Zen and the Art of Quitting Football

We have a choice — in everything we do — between creation and destruction, yin and yang.

John Moffitt was shouting wisdom over the jazz ensamble playing at High Dive in Fremont Seattle, only a week after leaving rehab. With every club soda ordered, he left an overly generous tip.

I hated the NFL; I hated football when I quit. I wanted to destroy everything about it, but in the end all I was destroying was myself.

John quit the NFL in a fairly public manner, opting to walk away mid season and leave hundreds of thousands of dollars on the table. That’s a kind of passion few of us can likely relate to. I’m lucky to call John a friend, but even I couldn’t immediately comprehend his choices.

I had walked away from professional football, but that was staring down a $60k two year contact with the Saskatchewan Rough Riders. John walked away from the Denver Broncos, one of the best teams in the NFL.

The NFL exists with or without me. I needed to figure out if I could exist without the NFL. It took going to a dark place for me to realize quitting the NFL didn’t necessarily mean I had moved on.

Watching my teammate from afar as he experienced the highest of highs and the lowest of lows these past few years, I always assumed he was just a numb passenger on his journey. Yet, during our Chautauqua, it became clear that John was anything but ambivalent. He was rejecting store-bought happiness in search of his own paradigms.

Sipping my beer and occasionally shouting in agreement, I found myself in awe of John’s introspection. If you’d asked me which of my freshman teammates I’d be closest with today, I certainly wouldn’t have said the guy from Connecticut who really loved squat day.

I found myself nodding more and more in agreement as he told me about the slow self destruction that came with hating institutions he couldn’t control.
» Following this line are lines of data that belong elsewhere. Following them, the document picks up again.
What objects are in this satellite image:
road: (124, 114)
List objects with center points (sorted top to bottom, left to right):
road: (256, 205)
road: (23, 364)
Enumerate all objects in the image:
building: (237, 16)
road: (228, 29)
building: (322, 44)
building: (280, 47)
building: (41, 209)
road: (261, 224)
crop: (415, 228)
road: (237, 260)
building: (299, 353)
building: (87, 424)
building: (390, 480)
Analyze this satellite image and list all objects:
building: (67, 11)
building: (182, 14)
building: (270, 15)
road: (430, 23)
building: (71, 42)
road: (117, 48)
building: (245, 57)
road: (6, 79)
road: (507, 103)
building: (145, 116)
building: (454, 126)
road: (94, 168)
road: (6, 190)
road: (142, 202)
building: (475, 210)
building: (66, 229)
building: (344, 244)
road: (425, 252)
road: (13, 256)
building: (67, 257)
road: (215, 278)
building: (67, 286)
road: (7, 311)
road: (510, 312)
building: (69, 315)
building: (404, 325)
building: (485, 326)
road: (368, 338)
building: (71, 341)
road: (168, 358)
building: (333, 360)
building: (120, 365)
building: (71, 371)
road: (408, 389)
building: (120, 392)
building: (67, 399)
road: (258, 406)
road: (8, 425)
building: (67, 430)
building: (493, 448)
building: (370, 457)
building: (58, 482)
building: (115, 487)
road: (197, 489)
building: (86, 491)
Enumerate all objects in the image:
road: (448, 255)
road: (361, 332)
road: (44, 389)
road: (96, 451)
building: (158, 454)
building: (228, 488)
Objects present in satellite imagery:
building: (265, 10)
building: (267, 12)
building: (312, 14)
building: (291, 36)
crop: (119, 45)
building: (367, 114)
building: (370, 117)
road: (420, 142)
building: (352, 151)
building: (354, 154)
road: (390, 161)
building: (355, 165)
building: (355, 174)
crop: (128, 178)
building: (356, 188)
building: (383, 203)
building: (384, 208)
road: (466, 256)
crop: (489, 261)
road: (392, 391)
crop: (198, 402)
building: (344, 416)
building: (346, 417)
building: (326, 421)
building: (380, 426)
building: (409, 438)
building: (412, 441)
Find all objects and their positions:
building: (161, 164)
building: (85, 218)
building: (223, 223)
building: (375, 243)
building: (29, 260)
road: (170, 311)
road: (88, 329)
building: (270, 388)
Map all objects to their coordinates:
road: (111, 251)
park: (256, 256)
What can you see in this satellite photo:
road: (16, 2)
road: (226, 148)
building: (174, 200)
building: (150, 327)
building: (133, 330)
He talked about controlling oneself, growing internally, and finding external experiences to magnify that.

Somehow, John and I found ourselves in a full blown metaphysics debate in the middle of a bar on a Friday night. We were developing a personal thesis of creation. We were examining the necessity of balance and moderation, of personal honesty, of an openness to failure.

What is true? What is honest? We were performing an impromptu Hemmingway dialogue. Basically, we sounded like two insane guys in a bar, and the guy drinking club soda was footing the bill.

The road to happiness has been filled with potholes of self-realization for John. He’s undoubtedly misunderstood, but definitely not a dumb jock, and his introspection is proof of it.

John told me that he’s found happiness in a place where creation and love meet, but finding the intersection of passion and production hasn’t been easy. Destructive passions — no matter how just — are ultimately poisonous. And likewise, going through the motions is equally as abrading.

Leaving the NFL was certainly a major milestone on John’s quest for fulfillment, but the journey has just begun. In some ways, I hear him as the voice of a lost generation learning to build their own road, and, while he certainly marches to his own beat, I’m proud to call him a friend.

In the pursuit of Zen, John is teaching me to live in the moment.

The past cannot remember the past. The future cannot generate the future. The cutting edge of this instant right here and now is always nothing less than the totality of everything there is.